Work to complete
a) Repeat word for word the part of the article on DeepSeek's V4 model that opens with the words containing "Photo Credit: Silas" and closes with "the model itself.".
b) Go on with the article on DeepSeek's V4 model, picking up after its last sentence.

Text provided
- Opening Delimiter -

Photo Credit: Silas Stein/picture alliance via Getty Images

DeepSeek is weeks away from launching V4, its most powerful AI model yet, and the chip choice at the center of that release may be more consequential than the model itself.

According to a report by The Information, cited by Reuters, DeepSeek’s upcoming V4 model will run on Huawei chips rather than the Nvidia hardware that powers most large AI systems today. 

DeepSeek has spent recent months working closely with Huawei and domestic chipmaker Cambricon Technologies to adapt parts of the model’s underlying code and conduct testing, and is also developing two additional V4 variants, each designed for different capabilities and built to run on Chinese-made chips.

A Deliberate Turn Away from Nvidia

DeepSeek has broken away from long-standing industry convention by denying Nvidia and AMD pre-release access to V4 for performance optimization. Instead, the Chinese company granted Chinese chipmakers, including Huawei Technologies, pre-release access.

- Closing Delimiter -

Source material
- Opening Delimiter -

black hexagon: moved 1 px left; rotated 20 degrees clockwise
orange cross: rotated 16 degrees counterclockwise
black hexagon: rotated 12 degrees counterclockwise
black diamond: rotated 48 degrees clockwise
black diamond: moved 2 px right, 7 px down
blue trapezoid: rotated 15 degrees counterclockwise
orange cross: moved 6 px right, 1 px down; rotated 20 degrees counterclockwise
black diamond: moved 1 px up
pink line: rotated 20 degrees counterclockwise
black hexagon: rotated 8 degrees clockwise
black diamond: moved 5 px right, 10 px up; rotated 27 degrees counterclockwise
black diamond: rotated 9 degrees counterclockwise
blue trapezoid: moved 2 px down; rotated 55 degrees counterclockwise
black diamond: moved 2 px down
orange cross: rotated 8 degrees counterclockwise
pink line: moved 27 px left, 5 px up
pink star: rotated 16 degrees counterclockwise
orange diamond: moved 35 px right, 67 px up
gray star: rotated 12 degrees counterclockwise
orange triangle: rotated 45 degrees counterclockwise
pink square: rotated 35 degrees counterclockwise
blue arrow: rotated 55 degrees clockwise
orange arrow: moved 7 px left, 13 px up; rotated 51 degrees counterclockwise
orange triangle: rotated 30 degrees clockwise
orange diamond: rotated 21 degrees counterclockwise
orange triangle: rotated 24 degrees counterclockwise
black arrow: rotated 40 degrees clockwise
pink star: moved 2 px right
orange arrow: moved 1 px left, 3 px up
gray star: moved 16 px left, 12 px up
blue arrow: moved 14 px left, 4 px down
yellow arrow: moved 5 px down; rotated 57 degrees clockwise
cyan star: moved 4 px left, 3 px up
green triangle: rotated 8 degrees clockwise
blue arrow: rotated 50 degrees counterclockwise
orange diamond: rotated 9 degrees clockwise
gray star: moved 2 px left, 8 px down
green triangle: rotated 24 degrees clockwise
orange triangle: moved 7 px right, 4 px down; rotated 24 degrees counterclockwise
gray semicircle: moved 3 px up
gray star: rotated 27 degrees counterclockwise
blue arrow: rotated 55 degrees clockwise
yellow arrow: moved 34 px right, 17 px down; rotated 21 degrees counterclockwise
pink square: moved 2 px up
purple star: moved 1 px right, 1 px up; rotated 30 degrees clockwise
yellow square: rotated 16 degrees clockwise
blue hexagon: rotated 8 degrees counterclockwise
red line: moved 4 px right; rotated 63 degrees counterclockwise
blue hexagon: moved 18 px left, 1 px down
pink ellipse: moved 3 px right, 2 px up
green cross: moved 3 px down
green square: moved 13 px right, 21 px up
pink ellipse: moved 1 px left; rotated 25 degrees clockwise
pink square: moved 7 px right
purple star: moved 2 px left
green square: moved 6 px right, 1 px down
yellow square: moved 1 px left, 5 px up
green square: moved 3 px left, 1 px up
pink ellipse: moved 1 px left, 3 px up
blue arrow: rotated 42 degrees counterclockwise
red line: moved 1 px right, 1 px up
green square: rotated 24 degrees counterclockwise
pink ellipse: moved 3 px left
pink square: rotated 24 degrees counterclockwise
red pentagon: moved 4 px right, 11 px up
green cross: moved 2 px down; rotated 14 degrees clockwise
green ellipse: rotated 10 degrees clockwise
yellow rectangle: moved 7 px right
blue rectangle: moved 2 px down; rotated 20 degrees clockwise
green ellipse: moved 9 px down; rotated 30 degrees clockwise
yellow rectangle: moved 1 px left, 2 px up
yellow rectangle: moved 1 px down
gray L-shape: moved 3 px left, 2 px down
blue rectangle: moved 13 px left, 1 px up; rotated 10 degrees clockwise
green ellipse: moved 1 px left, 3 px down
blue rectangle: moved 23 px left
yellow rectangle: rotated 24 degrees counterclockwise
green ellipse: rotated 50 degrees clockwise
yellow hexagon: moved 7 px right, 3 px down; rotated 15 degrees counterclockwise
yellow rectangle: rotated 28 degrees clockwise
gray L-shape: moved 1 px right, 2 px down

- Closing Delimiter -

Results for the exercise
a)
Photo Credit: Silas Stein/picture alliance via Getty Images

DeepSeek is weeks away from launching V4, its most powerful AI model yet, and the chip choice at the center of that release may be more consequential than the model itself.

b)
For context, it is standard practice in the AI industry to give chip manufacturers early access to an upcoming model so they can tune their hardware and software for optimal performance. And DeepSeek skipped that entirely for U.S. suppliers.

It is no brainer that DeepSeek is rewriting parts of V4’s code so the model can run on Huawei’s chips, an effort that Wei Sun, principal AI analyst at Counterpoint Research, described as requiring “substantial re-engineering.” Sun noted that the transition can slow development cycles and introduce performance trade-offs, especially for a model expected to be state-of-the-art.

What DeepSeek V4 Is Actually Built to Do

Beyond chip politics, V4 is being positioned as a multimodal AI model and a major leap in coding and reasoning capability. With context windows exceeding one million tokens, DeepSeek V4 can process entire codebases in a single pass, enabling true multi-file reasoning where the model understands relationships between components, traces dependencies, and maintains consistency across large-scale refactoring operations.

DeepSeek introduced Engram on January 13, 2026, a conditional memory system that separates static pattern retrieval from dynamic reasoning, and industry analysts immediately connected it to V4’s architecture. The model also continues DeepSeek’s use of a Mixture of Experts (MoE) architecture, which means that while V4 has one trillion total parameters, only around 37 billion activate per response, allowing it to run more efficiently while still drawing on a much larger knowledge base.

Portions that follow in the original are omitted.